Supplied entries:
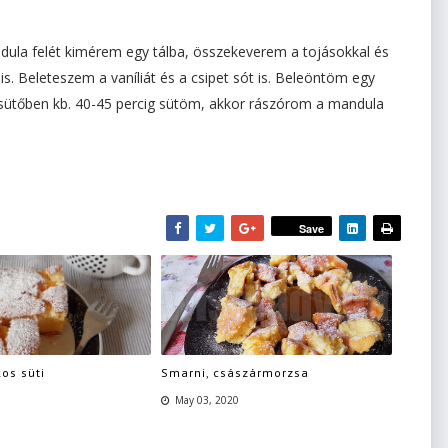
andula felét kimérem egy tálba, összekeverem a tojásokkal és
is. Beleteszem a vaníliát és a csipet sót is. Beleöntöm egy
sütőben kb. 40-45 percig sütöm, akkor rászórom a mandula
Save
os süti
Smarni, császármorzsa
May 03, 2020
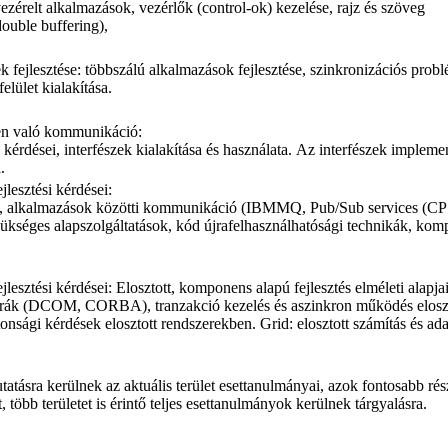
érelt alkalmazások, vezérlők (control-ok) kezelése, rajz és szöveg
double buffering),
k fejlesztése: többszálú alkalmazások fejlesztése, szinkronizációs prob
lület kialakítása.
en való kommunikáció:
 kérdései, interfészek kialakítása és használata. Az interfészek implemen
.
jlesztési kérdései:
jai, alkalmazások közötti kommunikáció (IBMMQ, Pub/Sub services (CP
szükséges alapszolgáltatások, kód újrafelhasználhatósági technikák, ko
jlesztési kérdései: Elosztott, komponens alapú fejlesztés elméleti alapjai
ktúrák (DCOM, CORBA), tranzakció kezelés és aszinkron működés elosz
ági kérdések elosztott rendszerekben. Grid: elosztott számítás és adat
ásra kerülnek az aktuális terület esettanulmányai, azok fontosabb rés
 több területet is érintő teljes esettanulmányok kerülnek tárgyalásra.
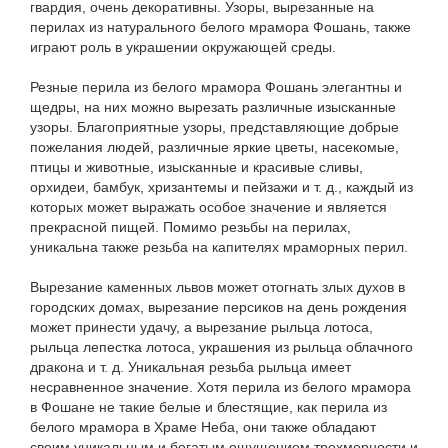
гвардия, очень декоративны. Узоры, вырезанные на
перилах из натурального белого мрамора Фошань, также
играют роль в украшении окружающей среды.
Резные перила из белого мрамора Фошань элегантны и
щедры, на них можно вырезать различные изысканные
узоры. Благоприятные узоры, представляющие добрые
пожелания людей, различные яркие цветы, насекомые,
птицы и животные, изысканные и красивые сливы,
орхидеи, бамбук, хризантемы и пейзажи и т. д., каждый из
которых может выражать особое значение и является
прекрасной пищей. Помимо резьбы на перилах,
уникальна также резьба на капителях мраморных перил.
Вырезание каменных львов может отогнать злых духов в
городских домах, вырезание персиков на день рождения
может принести удачу, а вырезание рыльца лотоса,
рыльца лепестка лотоса, украшения из рыльца облачного
дракона и т. д. Уникальная резьба рыльца имеет
несравненное значение. Хотя перила из белого мрамора
в Фошане не такие белые и блестящие, как перила из
белого мрамора в Храме Неба, они также обладают
своим уникальным и богатым ощущением трехмерности и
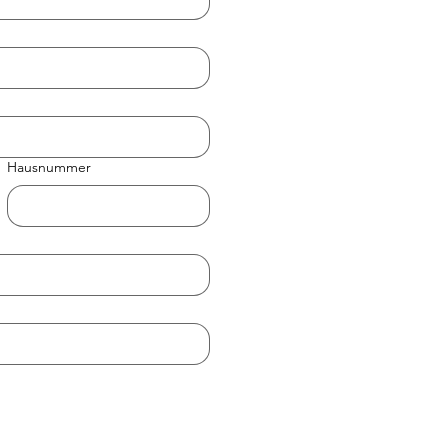
Hausnummer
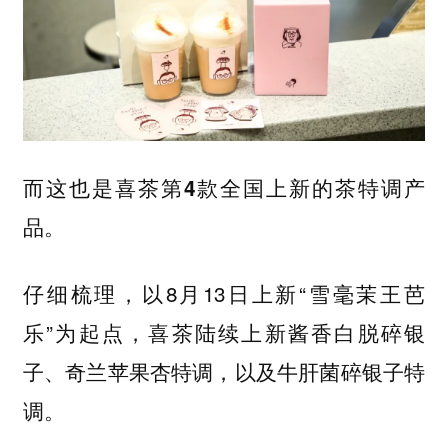
而这也是
喜茶第4款全国上新的茶特调产
品。
仔细梳理，以8月13日上新“雪毫茉王芭
乐”为起点，喜茶陆续上新酱香白脱碎银
子、奇兰苹果杏特调，以及牛肝菌碎银子特
调。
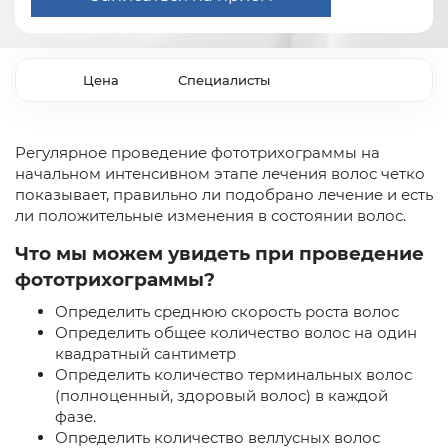
Цена
Специалисты
Регулярное проведение фототрихограммы на
начальном интенсивном этапе лечения волос четко
показывает, правильно ли подобрано лечение и есть
ли положительные изменения в состоянии волос.
Что мы можем увидеть при проведение
фототрихограммы?
Определить среднюю скорость роста волос
Определить общее количество волос на один
квадратный сантиметр
Определить количество терминальных волос
(полноценный, здоровый волос) в каждой
фазе.
Определить количество веллусных волос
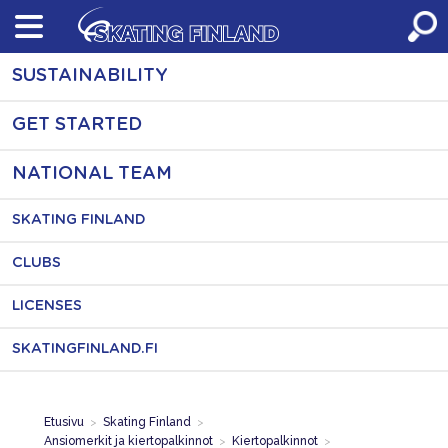
Skip
to
content
SUSTAINABILITY
GET STARTED
NATIONAL TEAM
SKATING FINLAND
CLUBS
LICENSES
SKATINGFINLAND.FI
Etusivu
>
Skating Finland
>
Ansiomerkit ja kiertopalkinnot
>
Kiertopalkinnot
>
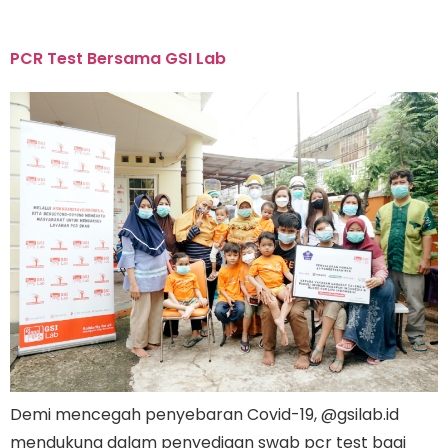
PCR Test Bersama GSI Lab
Demi mencegah penyebaran Covid-19, @gsilab.id
mendukung dalam penyediaan swab pcr test bagi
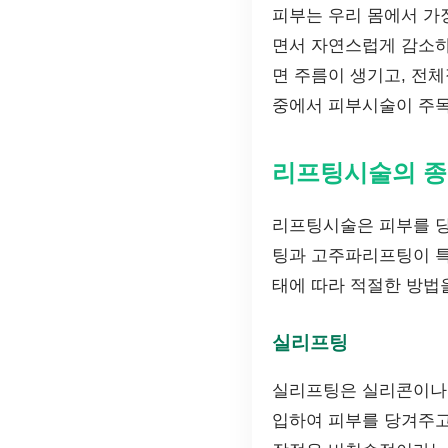
피부는 우리 몸에서 가
면서 자연스럽게 감소하
면 주름이 생기고, 전
중에서 피부시술이 주목
리프팅시술의 
리프팅시술은 피부를 당
팅과 고주파리프팅이 특
태에 따라 적절한 방법
실리프팅
실리프팅은 실리콘이나 
입하여 피부를 당겨주고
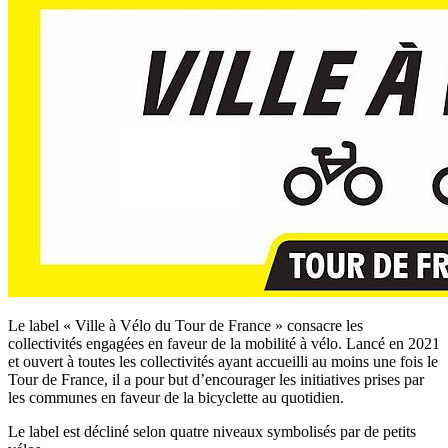
Le label « Ville à Vélo du Tour de France » consacre les
collectivités engagées en faveur de la mobilité à vélo. Lancé en 2021
et ouvert à toutes les collectivités ayant accueilli au moins une fois le
Tour de France, il a pour but d’encourager les initiatives prises par
les communes en faveur de la bicyclette au quotidien.
Le label est décliné selon quatre niveaux symbolisés par de petits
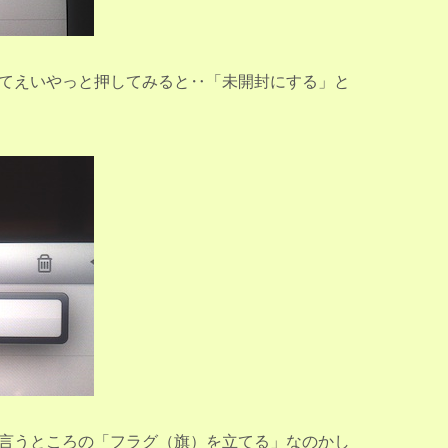
てえいやっと押してみると‥「未開封にする」と
言うところの「フラグ（旗）を立てる」なのかし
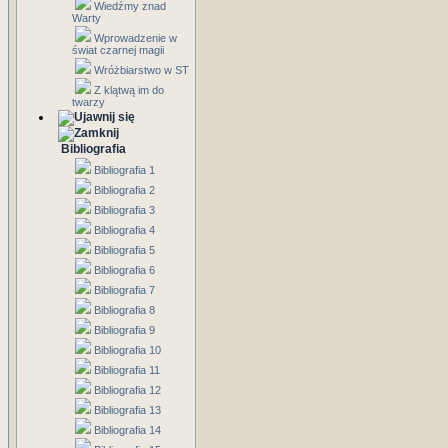
Wiedźmy znad
Warty
Wprowadzenie w
świat czarnej magii
Wróżbiarstwo w ST
Z klątwą im do
twarzy
Bibliografia
Bibliografia 1
Bibliografia 2
Bibliografia 3
Bibliografia 4
Bibliografia 5
Bibliografia 6
Bibliografia 7
Bibliografia 8
Bibliografia 9
Bibliografia 10
Bibliografia 11
Bibliografia 12
Bibliografia 13
Bibliografia 14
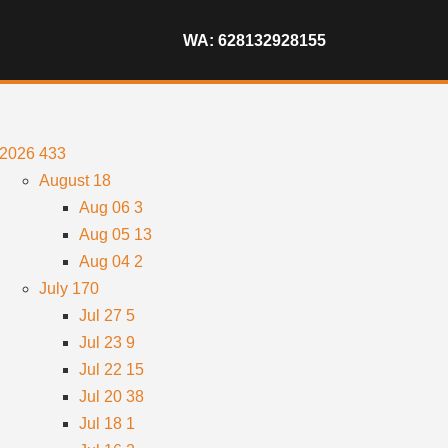
WA: 628132928155
2026
433
August
18
Aug 06
3
Aug 05
13
Aug 04
2
July
170
Jul 27
5
Jul 23
9
Jul 22
15
Jul 20
38
Jul 18
1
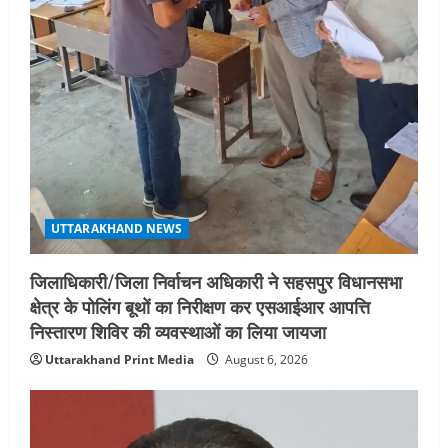
4
August 5, 2026
STATES NEWS
महाराज की राजस्थान के मुख्यमंत्री से
शिष्टाचार भेंट पर्यटन और सांस्कृतिक
गतिविधियों के विस्तार पर हुई चर्चा
5
August 4, 2026
UTTARAKHAND NEWS
जिलाधिकारी/जिला निर्वाचन अधिकारी ने सहसपुर विधानसभा
क्षेत्र के पोलिंग बूथों का निरीक्षण कर एसआईआर आपत्ति
निस्तारण शिविर की व्यवस्थाओं का लिया जायजा
Uttarakhand Print Media
August 6, 2026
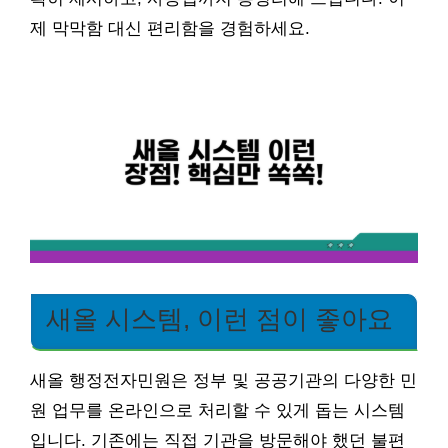
제 막막함 대신 편리함을 경험하세요.
새올 시스템, 이런 점이 좋아요
새올 행정전자민원은 정부 및 공공기관의 다양한 민
원 업무를 온라인으로 처리할 수 있게 돕는 시스템
입니다. 기존에는 직접 기관을 방문해야 했던 불편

Prompt:
I would like you to report every line in the listing above that contains "может".

Result:
которых может выражать особое значение и является
Вырезание каменных львов может отогнать злых духов в
может принести удачу, а вырезание рыльца лотоса,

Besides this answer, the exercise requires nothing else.